Nonetheless, there’s an awkward charm in watching an algorithm discern the things that humans appreciate instinctively. In a section about syntax, Archer and Jockers point to “Reader, I married him,” Charlotte Brontë’s famous line. “Isn’t the entire point of so many stories to get that ‘I’ and that ‘him’ closely aligned, separated by an all-important verb like ‘married’?” they write. “So often, this is entirely why we keep turning the pages.”

A best-seller code, packaged and licensed to wannabe authors and ambitious/avaricious/or some such publishing houses, could be very useful. I, for one, would rather pay a program to analyze my plotting rhythm than sit through the average creative-writing workshop. It’s appealing to imagine that Archer and Jockers have built an intelligent catalogue of the American reader’s taste and will—a machine reader that would never have an off day, or take a pass on the next John Grisham, or care too much about a fetching head shot, or discriminate by age or race or weight. The algorithm, Archer and Jockers write, could keep the publishing industry “not just running but diverse.”

Similar attempts to introduce algorithmic judgment have been made in contemporary pop music, a genre where best-selling stylometrics are clearer, are mathematically transcribable, and have been central for some time. There’s a nearly fixed structure in pop music, and a best-selling chord progression, I-V-vi-IV. (That’s the cathartic loop you find in Toto’s “Africa,” Miley Cyrus’s “Party in the USA,” and the Beatles’ “Let It Be.”) Top Forty radio tends to average out at around a hundred and twenty beats per minute; hit songs last between three and four minutes; the list goes on.

Because math in music is clearer, attempts to capitalize on it have moved further along.

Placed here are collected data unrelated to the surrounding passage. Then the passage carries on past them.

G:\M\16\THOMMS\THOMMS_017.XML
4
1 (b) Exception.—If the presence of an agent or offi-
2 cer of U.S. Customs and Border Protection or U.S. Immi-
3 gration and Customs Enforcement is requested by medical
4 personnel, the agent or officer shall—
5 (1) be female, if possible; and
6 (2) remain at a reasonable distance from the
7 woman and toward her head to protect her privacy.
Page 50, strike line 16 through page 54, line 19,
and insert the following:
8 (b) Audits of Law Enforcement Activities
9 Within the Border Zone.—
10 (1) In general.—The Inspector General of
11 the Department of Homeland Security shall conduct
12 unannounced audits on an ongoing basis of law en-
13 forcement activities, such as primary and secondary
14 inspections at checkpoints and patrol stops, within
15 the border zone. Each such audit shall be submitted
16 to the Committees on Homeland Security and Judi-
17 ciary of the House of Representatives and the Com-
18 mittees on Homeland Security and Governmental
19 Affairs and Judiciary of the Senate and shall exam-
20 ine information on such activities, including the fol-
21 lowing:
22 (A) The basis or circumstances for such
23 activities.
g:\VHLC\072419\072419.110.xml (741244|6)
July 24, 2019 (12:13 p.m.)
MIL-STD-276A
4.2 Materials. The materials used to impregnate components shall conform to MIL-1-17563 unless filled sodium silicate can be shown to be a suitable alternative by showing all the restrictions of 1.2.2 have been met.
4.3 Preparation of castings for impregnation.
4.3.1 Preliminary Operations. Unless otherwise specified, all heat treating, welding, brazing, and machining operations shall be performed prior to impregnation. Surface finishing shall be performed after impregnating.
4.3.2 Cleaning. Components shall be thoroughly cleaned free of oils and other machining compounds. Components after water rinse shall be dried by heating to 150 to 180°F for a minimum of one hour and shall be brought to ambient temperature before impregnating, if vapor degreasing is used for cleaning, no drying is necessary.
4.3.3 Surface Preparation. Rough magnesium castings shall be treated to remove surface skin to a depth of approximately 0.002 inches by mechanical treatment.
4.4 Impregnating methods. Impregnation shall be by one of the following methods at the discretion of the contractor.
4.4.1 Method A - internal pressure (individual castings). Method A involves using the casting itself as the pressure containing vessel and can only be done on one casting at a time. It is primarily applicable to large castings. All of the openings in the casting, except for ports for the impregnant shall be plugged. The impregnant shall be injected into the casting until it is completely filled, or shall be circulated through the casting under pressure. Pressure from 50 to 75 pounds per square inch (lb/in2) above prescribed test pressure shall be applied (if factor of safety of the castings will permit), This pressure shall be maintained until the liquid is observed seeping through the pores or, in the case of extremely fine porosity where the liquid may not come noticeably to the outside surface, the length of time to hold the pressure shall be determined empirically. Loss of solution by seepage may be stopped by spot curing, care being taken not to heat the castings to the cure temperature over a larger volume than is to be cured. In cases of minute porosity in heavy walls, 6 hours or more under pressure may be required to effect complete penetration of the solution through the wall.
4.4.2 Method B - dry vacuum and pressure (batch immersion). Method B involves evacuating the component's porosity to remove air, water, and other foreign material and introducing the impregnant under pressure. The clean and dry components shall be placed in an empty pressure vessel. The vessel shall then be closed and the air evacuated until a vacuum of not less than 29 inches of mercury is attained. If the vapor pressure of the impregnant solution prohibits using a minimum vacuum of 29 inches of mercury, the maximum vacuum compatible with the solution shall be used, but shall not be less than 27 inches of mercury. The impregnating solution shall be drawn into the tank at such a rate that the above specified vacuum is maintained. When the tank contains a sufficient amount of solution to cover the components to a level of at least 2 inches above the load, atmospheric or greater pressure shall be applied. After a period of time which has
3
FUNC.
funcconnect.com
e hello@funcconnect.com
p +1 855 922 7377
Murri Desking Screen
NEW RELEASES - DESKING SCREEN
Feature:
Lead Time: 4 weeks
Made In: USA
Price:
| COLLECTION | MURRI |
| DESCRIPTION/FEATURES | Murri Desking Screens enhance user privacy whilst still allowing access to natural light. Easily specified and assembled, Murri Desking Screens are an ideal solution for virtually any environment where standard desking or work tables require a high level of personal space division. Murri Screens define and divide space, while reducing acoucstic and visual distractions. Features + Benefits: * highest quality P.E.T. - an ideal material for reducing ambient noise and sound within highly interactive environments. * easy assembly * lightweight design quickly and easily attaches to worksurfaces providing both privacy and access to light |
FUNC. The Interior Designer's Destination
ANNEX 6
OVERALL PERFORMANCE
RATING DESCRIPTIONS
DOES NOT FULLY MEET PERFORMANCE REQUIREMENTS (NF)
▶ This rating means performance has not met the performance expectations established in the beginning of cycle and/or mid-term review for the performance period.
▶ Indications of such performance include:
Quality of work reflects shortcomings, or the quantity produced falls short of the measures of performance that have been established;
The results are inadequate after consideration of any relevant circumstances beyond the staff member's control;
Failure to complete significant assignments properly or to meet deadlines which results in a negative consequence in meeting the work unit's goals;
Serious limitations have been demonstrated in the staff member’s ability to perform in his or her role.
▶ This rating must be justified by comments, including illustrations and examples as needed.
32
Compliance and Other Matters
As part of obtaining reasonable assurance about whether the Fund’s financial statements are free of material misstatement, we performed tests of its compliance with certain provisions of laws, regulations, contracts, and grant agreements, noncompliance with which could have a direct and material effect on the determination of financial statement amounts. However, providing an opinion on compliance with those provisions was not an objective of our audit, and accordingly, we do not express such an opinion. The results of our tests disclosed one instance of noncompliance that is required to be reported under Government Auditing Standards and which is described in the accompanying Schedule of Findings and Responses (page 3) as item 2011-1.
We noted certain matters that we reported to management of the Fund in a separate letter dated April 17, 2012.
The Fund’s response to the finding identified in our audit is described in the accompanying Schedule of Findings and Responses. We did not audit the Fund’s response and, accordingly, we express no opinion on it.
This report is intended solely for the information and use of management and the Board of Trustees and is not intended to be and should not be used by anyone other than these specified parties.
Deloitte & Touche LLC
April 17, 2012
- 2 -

In 2009, a company called Music Intelligence Solutions released commercial software, called uPlaya, that allowed musicians to upload a track and receive, via proprietary “Hit Song Science,” a catchiness score. Here, one sees the limits to algorithmic judgment in the fact that, for example, uPlaya gave an 8.9 (on a scale of 10) to the commercially successful and powerfully irksome “I Got a Feeling,” by the Black Eyed Peas. That track’s chord progression would test well; a program could match it up with Fall Out Boy’s “Sugar We’re Going Down” and the verses of Taylor Swift’s “Fifteen.” It clocks in at a hundred and twenty-eight beats per minute and generally hews to the math. But there’s nothing communicated by that 8.9 that a person with the most rudimentary musical knowledge can’t hear immediately; what’s more, only a human listener would hear that “I Got a Feeling,” with every replay, grates increasingly on the ears. When the data are reliable, an algorithm may be able to predict success, but it can’t tell you what’s good. In any case, nothing of note happened with uPlaya: the last post on its Facebook page reads, “It looks like the music industry is not as bleak as predicted,” and is dated January 30, 2012.

At the beginning of “The Bestseller Code,” Archer and Jockers concede the algorithm’s limits. “Our belief,” they write, “while it may be irritating and old-fashioned, is still that if you want to be a bestselling writer then first you have to learn and really appreciate fiction with as many tools as you can.” That belief may be old-fashioned, but it’s not irritating. It does, though, threaten the utility of a code: once you’ve done that learning, you don’t need an algorithm to confirm it.